Study by UMN Researchers Quantifies Scope of HIV ‘Reservoir’ in Infected People and Points to Potential Curative Strategies

MINNEAPOLIS, October 3, 2017 – A new study in the journal Nature Medicine suggests current antiretroviral therapies for the treatment of HIV infection are not making it into the tissues that contain most of the HIV infected cells at levels sufficient to completely suppress virus production.

According to the study, nearly 99 percent of HIV-infected cells are found in lymphoid tissue such as lymph nodes, spleen, and the gastrointestinal tract. Timothy Schacker, M.D., professor in the division of infectious disease and international medicine and director of the program in HIV medicine at the University of Minnesota Medical School, says that the large number of cells in this reservoir in people on therapy for several years pose a major challenge to curing HIV.

“These latently infected cells have the potential for reactivation and reigniting the infection if treatment is interrupted. But, the key finding was that we frequently found cells making viral particles in this reservoir in association with suboptimal concentrations of drugs in the tissues. Even ongoing low levels of virus production could certainly cause virus rebound on treatment interruption. So, if the goal is to stop virus production, we need better drugs that get into the lymphoid tissue reservoir.”

Schacker and a team of researchers analyzed tissues from before and after prolonged antiretroviral therapy used to treat the infection. The tissues included brain, gut, kidney, liver, lung, lymph node and spleen tissues from Rhesus Macaques infected with the simian immunodeficiency virus, a virus very similar to HIV, as well as lymph node and gut samples from humans infected with HIV.

Their analyses used imaging technology to show that a vast majority of the virus-producing and latently infected cells reside in the lymphoid tissue reservoir before, during and after antiretroviral therapies.
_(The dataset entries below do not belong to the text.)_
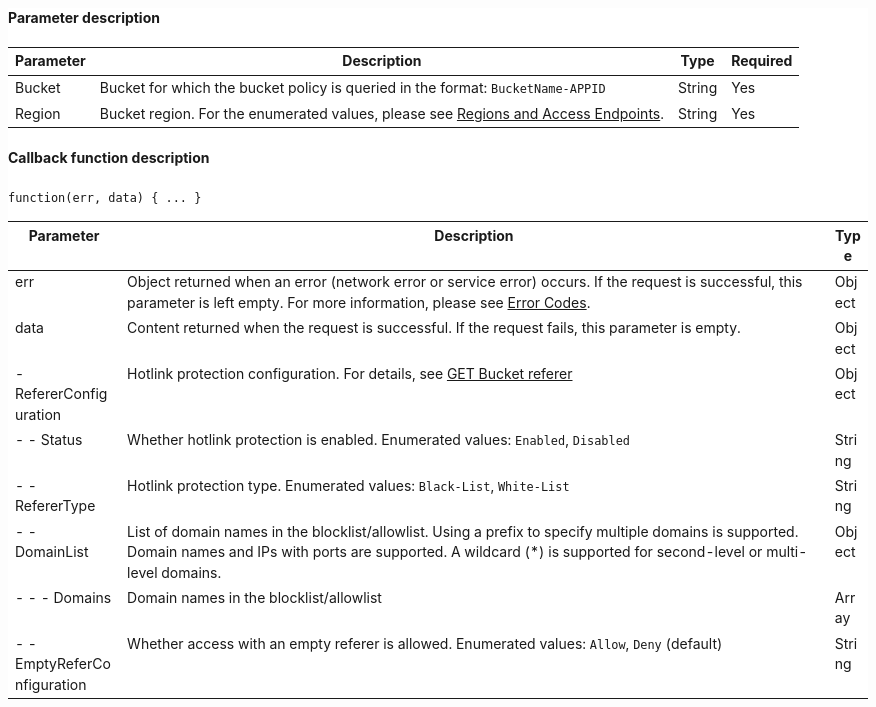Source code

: #### Parameter description

| Parameter | Description | Type | Required |
| ------ | ------------------------------------------------------------ | ------ | ---- |
| Bucket | Bucket for which the bucket policy is queried in the format: `BucketName-APPID`  | String      | Yes   |
| Region | Bucket region. For the enumerated values, please see [Regions and Access Endpoints](https://intl.cloud.tencent.com/document/product/436/6224). | String | Yes |

#### Callback function description

```
function(err, data) { ... }
```

| Parameter &nbsp;&nbsp;&nbsp;&nbsp;&nbsp;&nbsp;&nbsp;&nbsp;&nbsp;&nbsp;&nbsp;&nbsp; | Description                                                     | Type   |
| --------------- | ------------------------------------------------------------ | ----------- |
| err | Object returned when an error (network error or service error) occurs. If the request is successful, this parameter is left empty. For more information, please see [Error Codes](https://intl.cloud.tencent.com/document/product/436/7730). | Object |
| data | Content returned when the request is successful. If the request fails, this parameter is empty. | Object |
| - RefererConfiguration        | Hotlink protection configuration. For details, see [GET Bucket referer](https://intl.cloud.tencent.com/document/product/436/30615) | Object      |
| - - Status   | Whether hotlink protection is enabled. Enumerated values: `Enabled`, `Disabled` | String                                   |
| - - RefererType    | Hotlink protection type. Enumerated values: `Black-List`, `White-List`          | String |
| - - DomainList   | List of domain names in the blocklist/allowlist. Using a prefix to specify multiple domains is supported. Domain names and IPs with ports are supported. A wildcard (*) is supported for second-level or multi-level domains.   | Object |
| - - - Domains    | Domain names in the blocklist/allowlist                            | Array      |
| - - EmptyReferConfiguration | Whether access with an empty referer is allowed. Enumerated values: `Allow`, `Deny` (default) | String |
Looking ahead, Schacker, who is also associate director of the school’s Clinical and Translational Science Institute, says researchers need to understand why the current treatments do not achieve adequate levels in lymphoid tissue reservoirs to completely shut down virus production. This knowledge could jump-start the development of more effective treatments that could lead us closer to a cure for this disease.